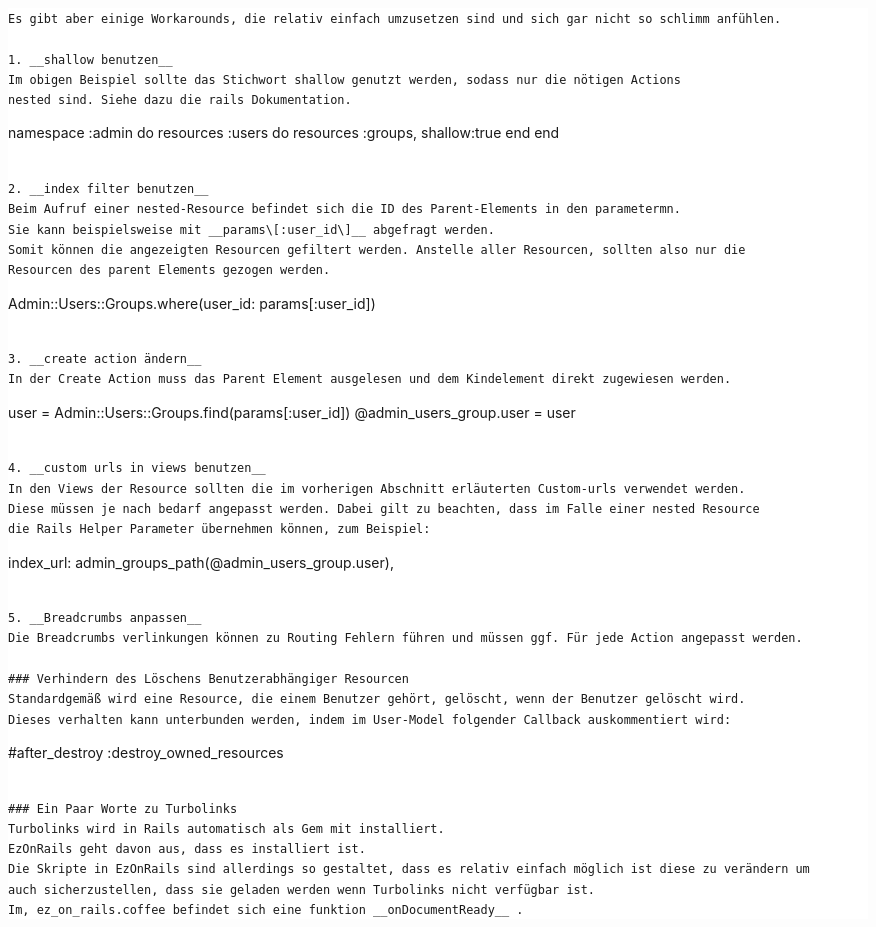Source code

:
 ```
Es gibt aber einige Workarounds, die relativ einfach umzusetzen sind und sich gar nicht so schlimm anfühlen.

1. __shallow benutzen__
Im obigen Beispiel sollte das Stichwort shallow genutzt werden, sodass nur die nötigen Actions
nested sind. Siehe dazu die rails Dokumentation.
```
namespace :admin do
resources :users do
     resources :groups, shallow:true
end
end
```

2. __index filter benutzen__
Beim Aufruf einer nested-Resource befindet sich die ID des Parent-Elements in den parametermn.
Sie kann beispielsweise mit __params\[:user_id\]__ abgefragt werden.
Somit können die angezeigten Resourcen gefiltert werden. Anstelle aller Resourcen, sollten also nur die 
Resourcen des parent Elements gezogen werden.
```
Admin::Users::Groups.where(user_id: params[:user_id])
```

3. __create action ändern__
In der Create Action muss das Parent Element ausgelesen und dem Kindelement direkt zugewiesen werden.
```
user = Admin::Users::Groups.find(params[:user_id])
@admin_users_group.user = user
```

4. __custom urls in views benutzen__
In den Views der Resource sollten die im vorherigen Abschnitt erläuterten Custom-urls verwendet werden.
Diese müssen je nach bedarf angepasst werden. Dabei gilt zu beachten, dass im Falle einer nested Resource
die Rails Helper Parameter übernehmen können, zum Beispiel:

```
index_url: admin_groups_path(@admin_users_group.user),

```

5. __Breadcrumbs anpassen__
Die Breadcrumbs verlinkungen können zu Routing Fehlern führen und müssen ggf. Für jede Action angepasst werden.
 
### Verhindern des Löschens Benutzerabhängiger Resourcen
Standardgemäß wird eine Resource, die einem Benutzer gehört, gelöscht, wenn der Benutzer gelöscht wird.
Dieses verhalten kann unterbunden werden, indem im User-Model folgender Callback auskommentiert wird:
```
  #after_destroy :destroy_owned_resources
```

### Ein Paar Worte zu Turbolinks
Turbolinks wird in Rails automatisch als Gem mit installiert.
EzOnRails geht davon aus, dass es installiert ist.
Die Skripte in EzOnRails sind allerdings so gestaltet, dass es relativ einfach möglich ist diese zu verändern um
auch sicherzustellen, dass sie geladen werden wenn Turbolinks nicht verfügbar ist.
Im, ez_on_rails.coffee befindet sich eine funktion __onDocumentReady__ .
```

■ ■ ■ ■

* GOAL OF THE EXERCISE
Pictures are to be left out. Everything else in the records above gets repeated exactly.

* COMPLETED EXERCISE
Source code

:
 ```
Es gibt aber einige Workarounds, die relativ einfach umzusetzen sind und sich gar nicht so schlimm anfühlen.

1. __shallow benutzen__
Im obigen Beispiel sollte das Stichwort shallow genutzt werden, sodass nur die nötigen Actions
nested sind. Siehe dazu die rails Dokumentation.
```
namespace :admin do
resources :users do
     resources :groups, shallow:true
end
end
```

2. __index filter benutzen__
Beim Aufruf einer nested-Resource befindet sich die ID des Parent-Elements in den parametermn.
Sie kann beispielsweise mit __params\[:user_id\]__ abgefragt werden.
Somit können die angezeigten Resourcen gefiltert werden. Anstelle aller Resourcen, sollten also nur die 
Resourcen des parent Elements gezogen werden.
```
Admin::Users::Groups.where(user_id: params[:user_id])
```

3. __create action ändern__
In der Create Action muss das Parent Element ausgelesen und dem Kindelement direkt zugewiesen werden.
```
user = Admin::Users::Groups.find(params[:user_id])
@admin_users_group.user = user
```

4. __custom urls in views benutzen__
In den Views der Resource sollten die im vorherigen Abschnitt erläuterten Custom-urls verwendet werden.
Diese müssen je nach bedarf angepasst werden. Dabei gilt zu beachten, dass im Falle einer nested Resource
die Rails Helper Parameter übernehmen können, zum Beispiel:

```
index_url: admin_groups_path(@admin_users_group.user),

```

5. __Breadcrumbs anpassen__
Die Breadcrumbs verlinkungen können zu Routing Fehlern führen und müssen ggf. Für jede Action angepasst werden.
 
### Verhindern des Löschens Benutzerabhängiger Resourcen
Standardgemäß wird eine Resource, die einem Benutzer gehört, gelöscht, wenn der Benutzer gelöscht wird.
Dieses verhalten kann unterbunden werden, indem im User-Model folgender Callback auskommentiert wird:
```
  #after_destroy :destroy_owned_resources
```

### Ein Paar Worte zu Turbolinks
Turbolinks wird in Rails automatisch als Gem mit installiert.
EzOnRails geht davon aus, dass es installiert ist.
Die Skripte in EzOnRails sind allerdings so gestaltet, dass es relativ einfach möglich ist diese zu verändern um
auch sicherzustellen, dass sie geladen werden wenn Turbolinks nicht verfügbar ist.
Im, ez_on_rails.coffee befindet sich eine funktion __onDocumentReady__ .
```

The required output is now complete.